# First in camera HDR processing. Pentax K-7



## Wyjid (Aug 24, 2009)

just got the K-7 today. i like it. i haven't had a chance to really take it out, but i thought i'd give a quick snapshot example of it's HDR capture mode. for a more detailed explaination see: 

[URL="http://www.adorama.com/ALC/(X(1)S(vnviigm2c3ghwdumhpuged55))/BlogArticle.aspx?id=11608&AspxAutoDetectCookieSupport=1"]http://www.adorama.com/ALC/(X(1)S(vnviigm2c3ghwdumhpuged55))/BlogArticle.aspx?id=11608&AspxAutoDetectCookieSupport=1[/URL]


the first image s standard shooting. the second image is HDR strong setting. i haven't much played with the HDR 1 setting or the shadow/highlights correction which provide various degrees of compensation. the shutter stays open a fraction long so that three miages can be captured (sans multiple shutter releases) so a steady hand is required. but this shot was handheld, it's slow but no where near as slow as bracketing. more to come in the future. these shots are straight from camera (aside from a resizing).

1: normal capture







2: HDR capture straight from camera


----------



## Wyjid (Aug 31, 2009)

this is the first camera with one push hdr capability and there are no thoughts or impressions? or opinions? opinions are usually rather rampent here... anybody with an opinion?


----------



## FreshBasil (Sep 1, 2009)

I just read about that yesterday... and frankly, I was kind of jealous... but after seeing the sample photo, I'm glad I've got my Rebel instead.  It's almost as if the HDR feature on there is just fill flash.  I'm not all that impressed... i'd rather do it after if I want HDR (as bad as I am at it lol)


----------



## manaheim (Sep 1, 2009)

It's interesting.

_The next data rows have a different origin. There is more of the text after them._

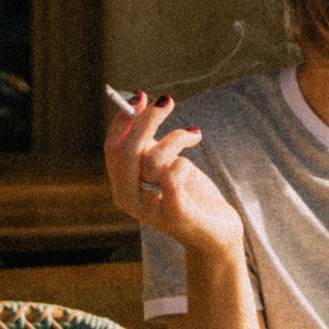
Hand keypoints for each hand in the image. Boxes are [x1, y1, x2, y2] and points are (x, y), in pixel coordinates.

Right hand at [104, 92, 243, 262]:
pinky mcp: (174, 216)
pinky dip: (184, 162)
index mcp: (122, 185)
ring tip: (193, 135)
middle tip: (167, 100)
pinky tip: (194, 158)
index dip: (123, 119)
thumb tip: (140, 100)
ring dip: (176, 138)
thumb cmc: (190, 193)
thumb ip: (148, 141)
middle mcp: (129, 200)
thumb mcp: (164, 163)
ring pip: (153, 159)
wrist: (216, 233)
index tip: (140, 95)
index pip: (112, 147)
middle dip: (146, 120)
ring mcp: (150, 211)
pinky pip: (172, 177)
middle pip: (127, 152)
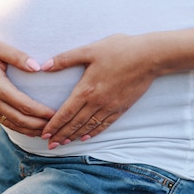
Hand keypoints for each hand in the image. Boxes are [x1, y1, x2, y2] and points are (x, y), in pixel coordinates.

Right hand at [0, 18, 55, 136]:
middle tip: (58, 127)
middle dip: (40, 125)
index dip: (42, 113)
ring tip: (48, 132)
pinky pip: (4, 122)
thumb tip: (37, 67)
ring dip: (31, 130)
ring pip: (12, 124)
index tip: (58, 114)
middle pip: (21, 120)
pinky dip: (19, 128)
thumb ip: (18, 56)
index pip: (25, 105)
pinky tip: (32, 129)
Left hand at [40, 34, 156, 148]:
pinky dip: (94, 132)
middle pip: (75, 123)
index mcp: (86, 89)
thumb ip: (66, 58)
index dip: (54, 125)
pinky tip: (86, 137)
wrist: (149, 57)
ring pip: (89, 126)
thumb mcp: (90, 50)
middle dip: (61, 135)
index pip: (66, 112)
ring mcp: (110, 107)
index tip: (44, 134)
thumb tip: (44, 66)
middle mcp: (97, 102)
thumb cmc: (119, 49)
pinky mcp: (121, 108)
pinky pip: (104, 124)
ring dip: (75, 136)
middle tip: (49, 145)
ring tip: (64, 143)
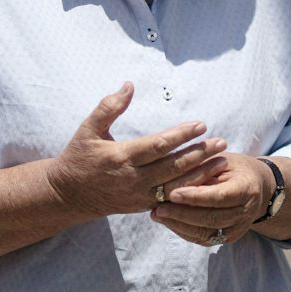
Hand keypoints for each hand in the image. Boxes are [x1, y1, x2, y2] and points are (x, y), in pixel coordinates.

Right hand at [45, 83, 225, 218]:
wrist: (68, 195)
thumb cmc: (79, 157)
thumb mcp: (88, 129)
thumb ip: (109, 107)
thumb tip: (129, 84)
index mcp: (121, 157)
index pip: (157, 146)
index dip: (181, 135)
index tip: (200, 124)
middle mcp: (132, 178)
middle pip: (173, 166)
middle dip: (199, 154)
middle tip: (221, 142)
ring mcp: (139, 195)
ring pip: (176, 185)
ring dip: (201, 173)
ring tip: (222, 160)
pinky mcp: (143, 206)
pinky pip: (172, 198)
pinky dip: (191, 190)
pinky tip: (208, 181)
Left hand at [154, 153, 272, 246]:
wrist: (257, 186)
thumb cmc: (234, 167)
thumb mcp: (222, 159)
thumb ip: (203, 167)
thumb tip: (175, 175)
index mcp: (247, 188)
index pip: (219, 196)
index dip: (195, 197)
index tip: (172, 193)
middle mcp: (246, 212)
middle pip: (211, 218)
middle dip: (182, 214)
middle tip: (158, 208)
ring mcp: (239, 228)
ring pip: (206, 232)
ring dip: (179, 225)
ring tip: (157, 215)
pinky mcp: (229, 237)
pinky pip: (204, 239)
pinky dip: (184, 231)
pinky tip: (168, 222)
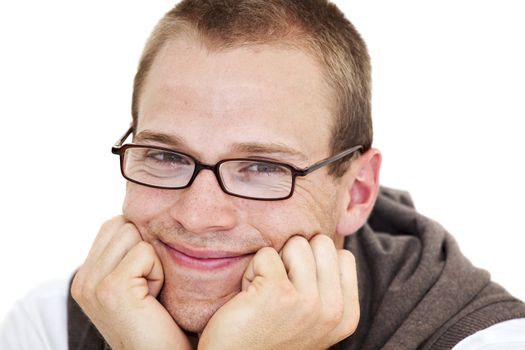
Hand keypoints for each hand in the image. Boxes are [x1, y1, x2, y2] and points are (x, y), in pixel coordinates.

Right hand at [71, 216, 191, 349]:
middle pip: (123, 224)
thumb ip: (124, 253)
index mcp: (84, 276)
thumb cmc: (158, 320)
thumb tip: (137, 216)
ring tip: (149, 292)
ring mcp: (93, 284)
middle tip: (147, 286)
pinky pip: (145, 252)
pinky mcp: (111, 287)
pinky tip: (152, 298)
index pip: (112, 225)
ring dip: (152, 261)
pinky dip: (158, 273)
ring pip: (133, 234)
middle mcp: (82, 280)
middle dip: (144, 249)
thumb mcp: (134, 282)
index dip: (138, 242)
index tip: (142, 277)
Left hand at [198, 234, 358, 349]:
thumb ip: (326, 286)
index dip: (315, 263)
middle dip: (295, 257)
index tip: (297, 290)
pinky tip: (249, 297)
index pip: (342, 256)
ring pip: (296, 244)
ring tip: (264, 293)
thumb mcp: (312, 317)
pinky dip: (252, 271)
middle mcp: (332, 310)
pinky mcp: (278, 293)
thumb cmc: (269, 336)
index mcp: (346, 315)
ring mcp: (308, 302)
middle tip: (279, 288)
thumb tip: (322, 239)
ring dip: (273, 263)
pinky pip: (266, 254)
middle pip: (321, 243)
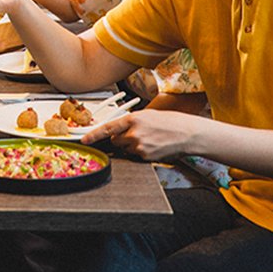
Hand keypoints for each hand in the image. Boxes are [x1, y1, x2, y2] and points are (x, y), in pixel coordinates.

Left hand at [81, 109, 200, 160]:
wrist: (187, 133)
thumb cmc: (170, 122)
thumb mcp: (147, 115)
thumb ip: (131, 122)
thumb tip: (118, 128)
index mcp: (133, 119)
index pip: (107, 128)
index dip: (93, 135)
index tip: (84, 140)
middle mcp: (133, 133)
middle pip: (115, 140)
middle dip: (121, 139)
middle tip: (136, 134)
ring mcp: (139, 146)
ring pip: (126, 148)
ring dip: (132, 145)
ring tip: (149, 139)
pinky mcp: (145, 156)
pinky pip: (136, 155)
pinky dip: (141, 152)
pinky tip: (153, 146)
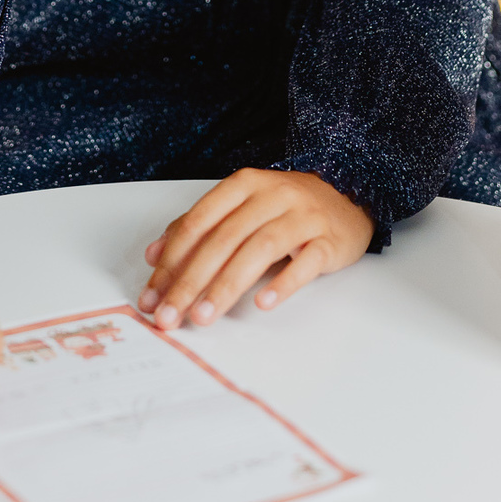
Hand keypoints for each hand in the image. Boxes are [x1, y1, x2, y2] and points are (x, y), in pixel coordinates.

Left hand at [138, 168, 373, 328]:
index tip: (152, 295)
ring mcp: (302, 216)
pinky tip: (263, 304)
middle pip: (224, 239)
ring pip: (259, 249)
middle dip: (191, 281)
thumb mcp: (241, 206)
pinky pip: (305, 262)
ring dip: (227, 286)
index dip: (172, 260)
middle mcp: (271, 195)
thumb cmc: (285, 206)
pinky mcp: (329, 240)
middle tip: (170, 315)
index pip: (199, 222)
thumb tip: (154, 256)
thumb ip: (198, 226)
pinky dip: (283, 283)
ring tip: (204, 316)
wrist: (347, 193)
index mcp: (243, 185)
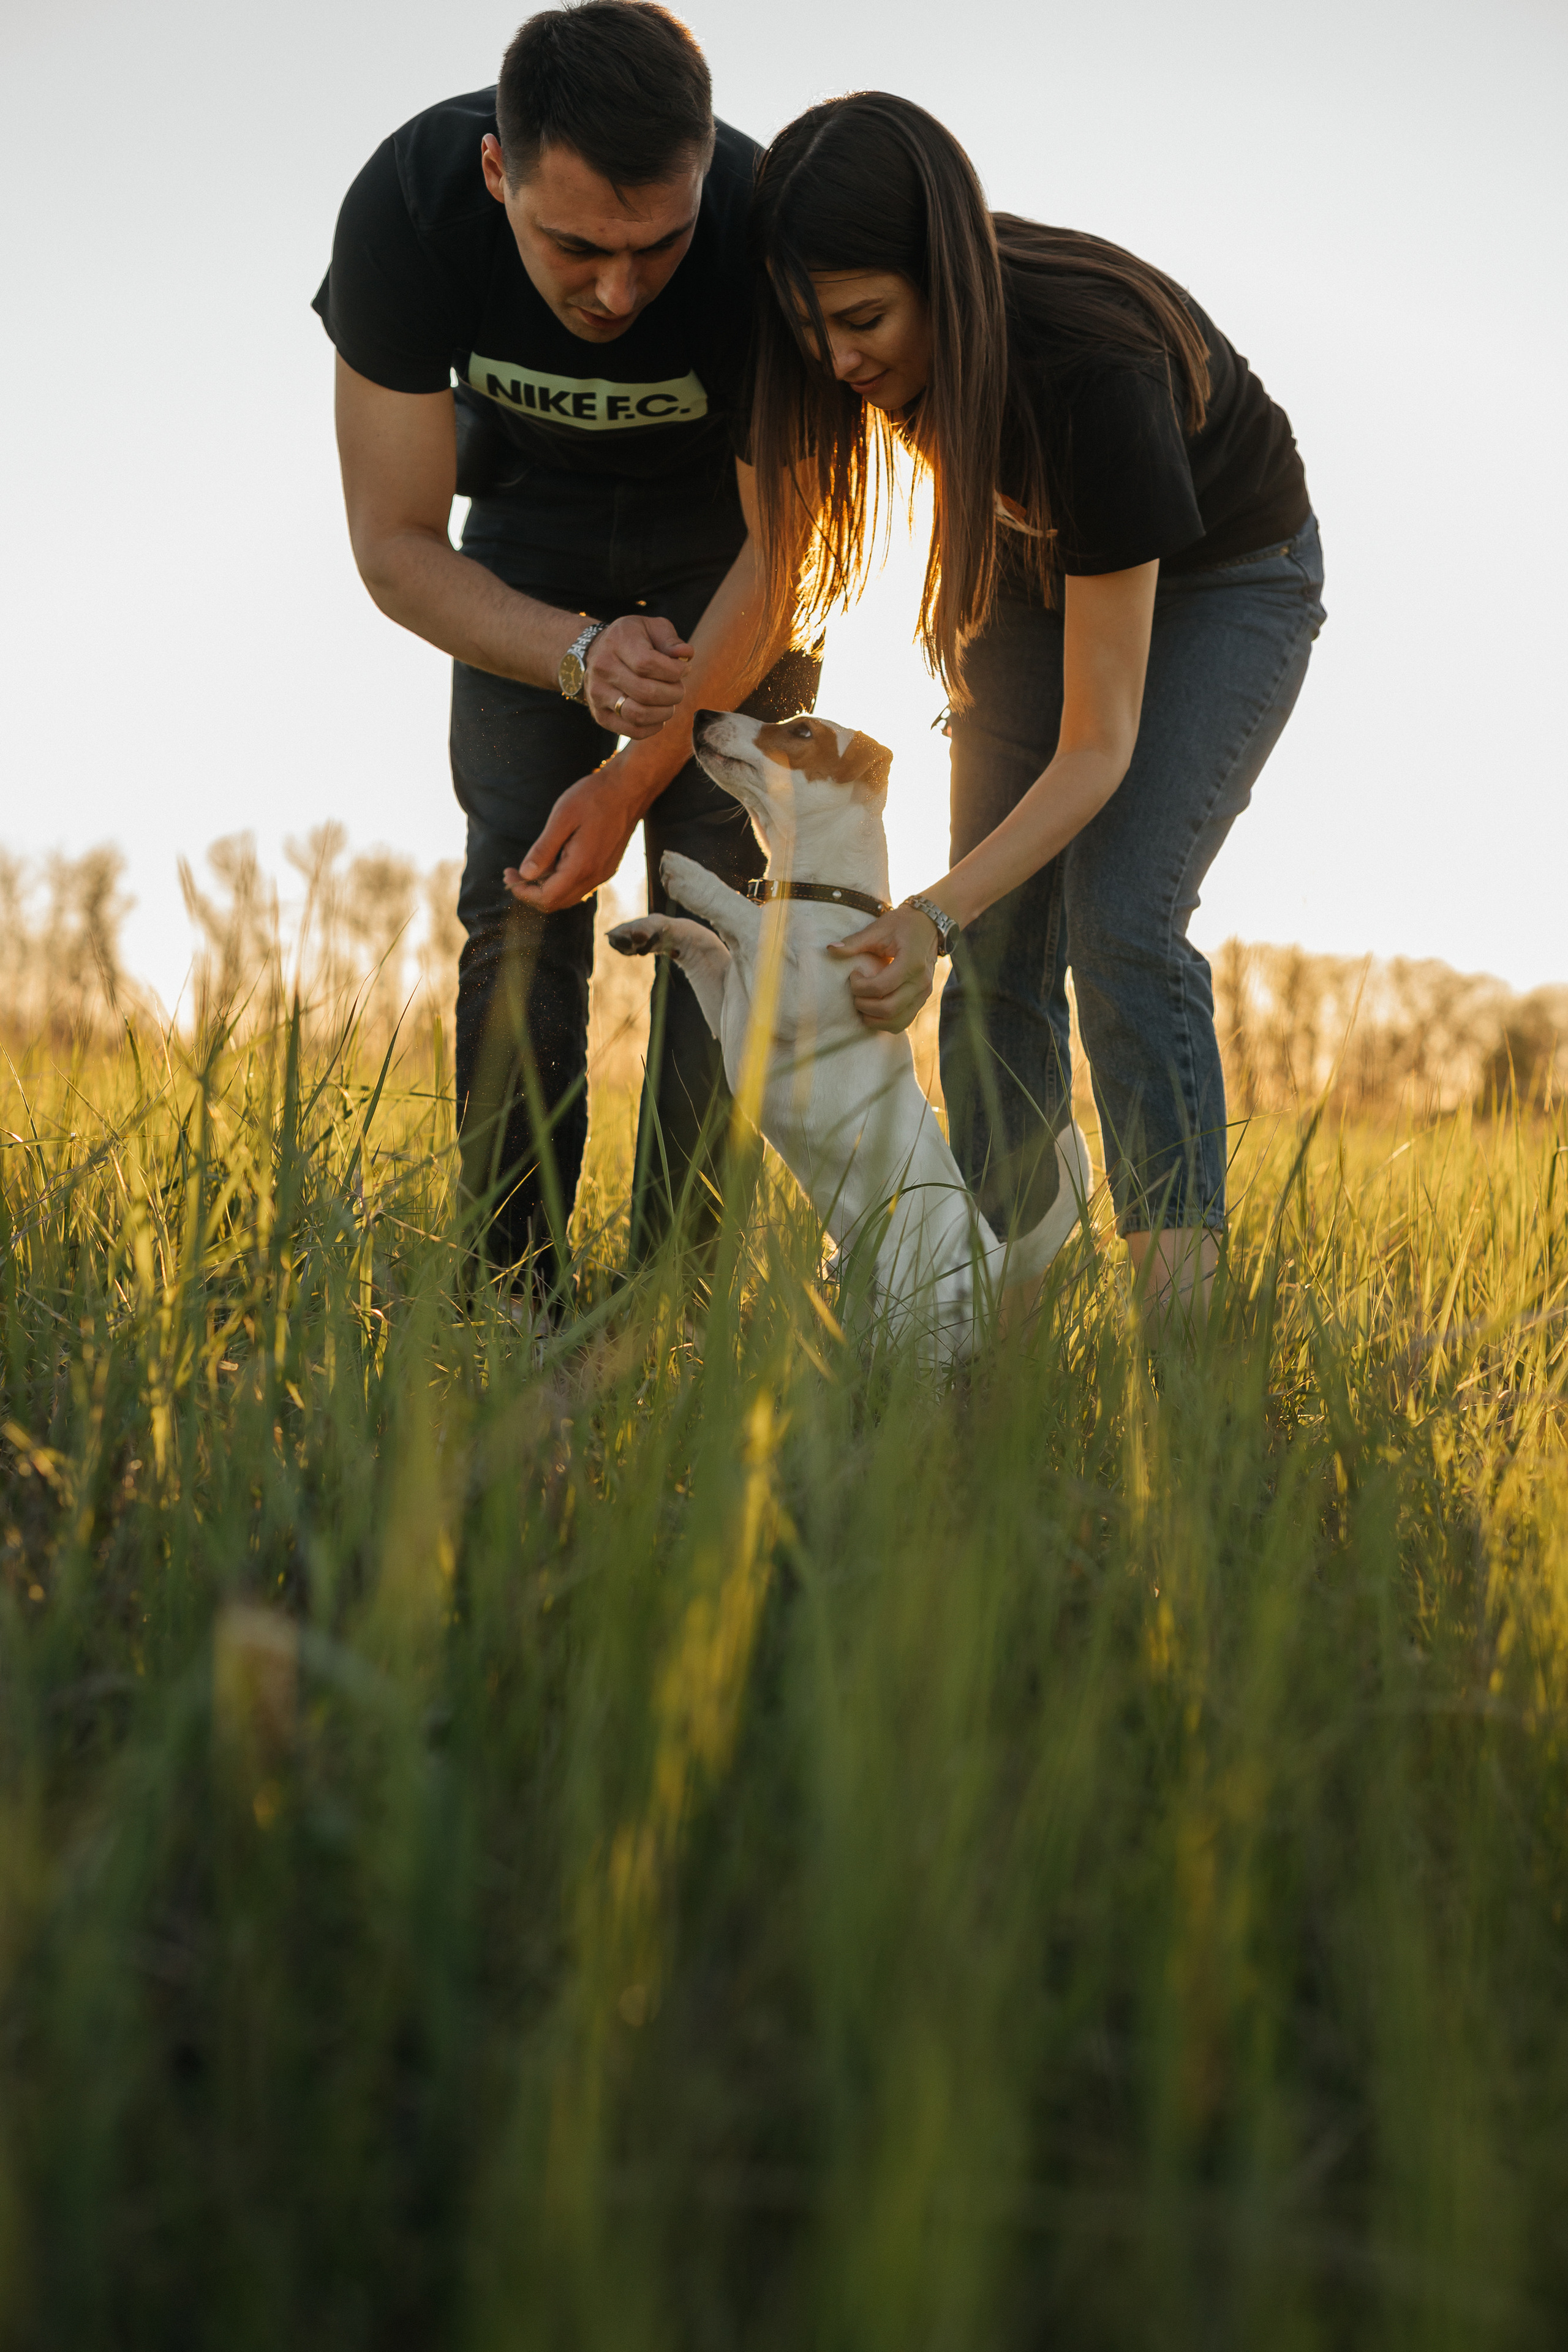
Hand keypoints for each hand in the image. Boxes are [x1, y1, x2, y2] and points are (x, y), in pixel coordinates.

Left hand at [505, 752, 646, 912]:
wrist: (629, 788)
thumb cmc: (594, 797)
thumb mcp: (562, 818)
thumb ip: (543, 849)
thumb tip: (525, 874)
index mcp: (582, 866)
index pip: (546, 897)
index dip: (523, 892)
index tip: (509, 874)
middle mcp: (594, 876)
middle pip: (556, 903)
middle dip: (531, 892)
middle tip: (514, 873)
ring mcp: (603, 874)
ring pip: (568, 896)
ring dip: (545, 887)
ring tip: (530, 866)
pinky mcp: (606, 867)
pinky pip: (579, 885)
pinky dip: (560, 881)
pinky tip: (552, 861)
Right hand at [581, 614, 691, 736]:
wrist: (595, 652)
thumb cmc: (631, 640)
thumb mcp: (651, 627)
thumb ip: (670, 640)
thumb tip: (686, 655)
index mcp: (617, 642)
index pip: (647, 664)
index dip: (674, 672)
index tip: (684, 670)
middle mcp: (603, 669)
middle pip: (646, 693)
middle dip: (673, 694)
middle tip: (678, 689)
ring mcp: (598, 694)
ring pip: (638, 715)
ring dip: (664, 713)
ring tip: (669, 703)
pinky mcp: (600, 715)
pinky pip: (632, 730)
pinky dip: (653, 727)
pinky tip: (658, 715)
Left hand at [826, 905, 941, 1032]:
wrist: (929, 925)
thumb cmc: (902, 925)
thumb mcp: (878, 929)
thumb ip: (855, 942)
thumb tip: (830, 949)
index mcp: (911, 962)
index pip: (881, 987)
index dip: (860, 986)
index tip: (854, 974)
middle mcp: (921, 982)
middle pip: (888, 1009)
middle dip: (864, 1005)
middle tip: (856, 991)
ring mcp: (924, 994)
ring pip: (896, 1022)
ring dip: (873, 1018)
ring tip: (863, 1002)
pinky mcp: (922, 1001)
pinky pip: (903, 1022)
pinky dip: (885, 1022)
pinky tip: (873, 1009)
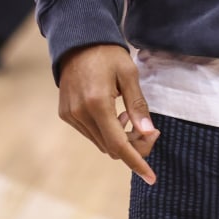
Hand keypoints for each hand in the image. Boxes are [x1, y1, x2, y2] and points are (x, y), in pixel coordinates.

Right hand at [56, 43, 158, 184]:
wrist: (78, 42)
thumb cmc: (108, 55)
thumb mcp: (130, 75)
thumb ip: (138, 105)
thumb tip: (148, 133)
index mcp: (97, 103)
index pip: (120, 144)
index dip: (137, 161)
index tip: (152, 176)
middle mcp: (80, 113)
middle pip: (112, 147)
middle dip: (134, 146)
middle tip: (150, 130)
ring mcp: (70, 115)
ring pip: (101, 143)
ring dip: (120, 138)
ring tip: (129, 116)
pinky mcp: (66, 114)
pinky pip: (91, 133)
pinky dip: (107, 131)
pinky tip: (115, 114)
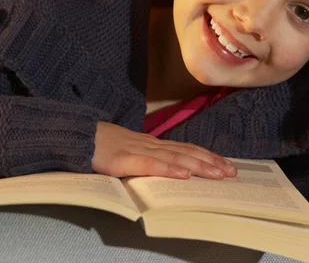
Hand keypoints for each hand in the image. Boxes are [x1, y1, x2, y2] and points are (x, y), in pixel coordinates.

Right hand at [92, 121, 237, 179]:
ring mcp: (138, 150)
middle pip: (186, 153)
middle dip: (211, 163)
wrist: (76, 134)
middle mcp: (150, 144)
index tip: (226, 165)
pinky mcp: (124, 160)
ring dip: (198, 166)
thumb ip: (147, 157)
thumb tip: (168, 167)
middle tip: (232, 173)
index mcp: (152, 143)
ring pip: (174, 158)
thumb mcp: (129, 150)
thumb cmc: (101, 144)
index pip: (186, 149)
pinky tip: (182, 175)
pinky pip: (149, 165)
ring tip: (217, 174)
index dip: (207, 157)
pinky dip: (168, 170)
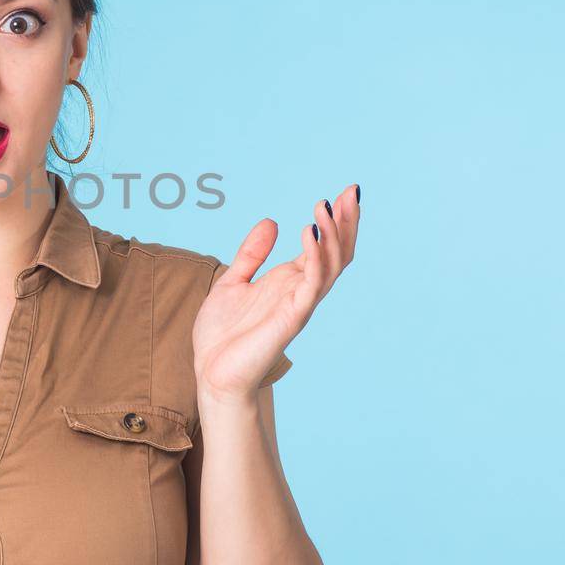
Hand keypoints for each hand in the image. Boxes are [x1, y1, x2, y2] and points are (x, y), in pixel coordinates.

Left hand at [192, 183, 360, 403]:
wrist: (211, 372)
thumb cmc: (222, 335)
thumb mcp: (232, 281)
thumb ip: (252, 254)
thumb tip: (271, 222)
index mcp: (289, 281)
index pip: (323, 246)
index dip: (336, 220)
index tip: (345, 192)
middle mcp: (300, 290)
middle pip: (337, 252)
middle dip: (347, 222)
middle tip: (352, 192)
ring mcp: (299, 304)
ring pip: (331, 265)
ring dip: (332, 234)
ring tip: (324, 206)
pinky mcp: (292, 317)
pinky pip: (312, 283)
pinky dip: (315, 256)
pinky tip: (309, 232)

Looks like a boosted version of my Nikon's dynamic lighting feature... or what I could do with a RAW image and "fill light" in ACR.

I would like to see more pictures taken with this. Some really good ones to try would be...

1. From inside a garage pointing outside with the interior of the garage in-frame.
2. (similar) from inside a house, pointing at a window, with the interior of the house in-frame. (shots with more and less window would be good here)

My general thought has been that HDR is likely not ever going to be really well done in any sort of automated fashion... this image supports that notion, but it's not THAT bad.

Very neat.

I hope you'll post more.


----------



## Psyentific (Sep 2, 2009)

Take a more interesting picture with it.  Something HDR worthy.  Show us it's true potential if it has any.


----------



## Wyjid (Sep 3, 2009)

i figured this was a good test as per manaheim's suggestion. light range from dark interior corner shadows all the way up to direct sun reflecting off i large white surface outside. later today i plan on trying a sunset over a field, i'll post that tonight. again, these are all unedited, right from camera.

first a stadard exposure with no S/H correction or HDR.






highlights correction only






shadow correction only (strongest setting, two other lesser degrees approaching standard exposure not shown)






HDR strength low






HDR strength high






HDR high with S/H corrections (the works)


----------



## manaheim (Sep 3, 2009)

Wow.  You know, that's really not at all bad.

Now what would be interesting is a comparison of the same scene as an HDR through photomatix.  I think you'd get better results, but still... thats solid.


----------



## Wyjid (Sep 3, 2009)

the nice thing is that you can shoot that with one push of the button. the exposure is about 1/2 second. it takes all three shots and merges them within roughly 10secs. much handier than multi bracketing, and then post process integration. agreed, not the absolute best, but incredibley painless, and fantastic when you just want the extra range in a shot but don't feel like doing the whole setup. the shadow correction is priceless cause it's done with a normal shutter speed but keeps your shadows safe. very handy.


----------



## Wyjid (Sep 3, 2009)

ok two more. this time sunset shots. the first is right out of camera, and the second i cleaned up the lighting a touch.


----------



## Dominantly (Sep 3, 2009)

First has a halo around the tree... It's right out of the camera like that?


----------



## Dominantly (Sep 3, 2009)

I think your first photo set was kind of a weak demonstration, the second however was fairly good considering...

I still agree that a better production could probably be done using another program, BUT it is still cool how well the camera put that together and it's possibilities for the people on here who seem to have issues with the HDR realm.


----------



## Wyjid (Sep 3, 2009)

Dominantly said:


> First has a halo around the tree... It's right out of the camera like that?


 
yeah it's right out of camera like that. it's the first time i've had significant haloing though. the second one i just burned the halo and boosted the curve a bit.


----------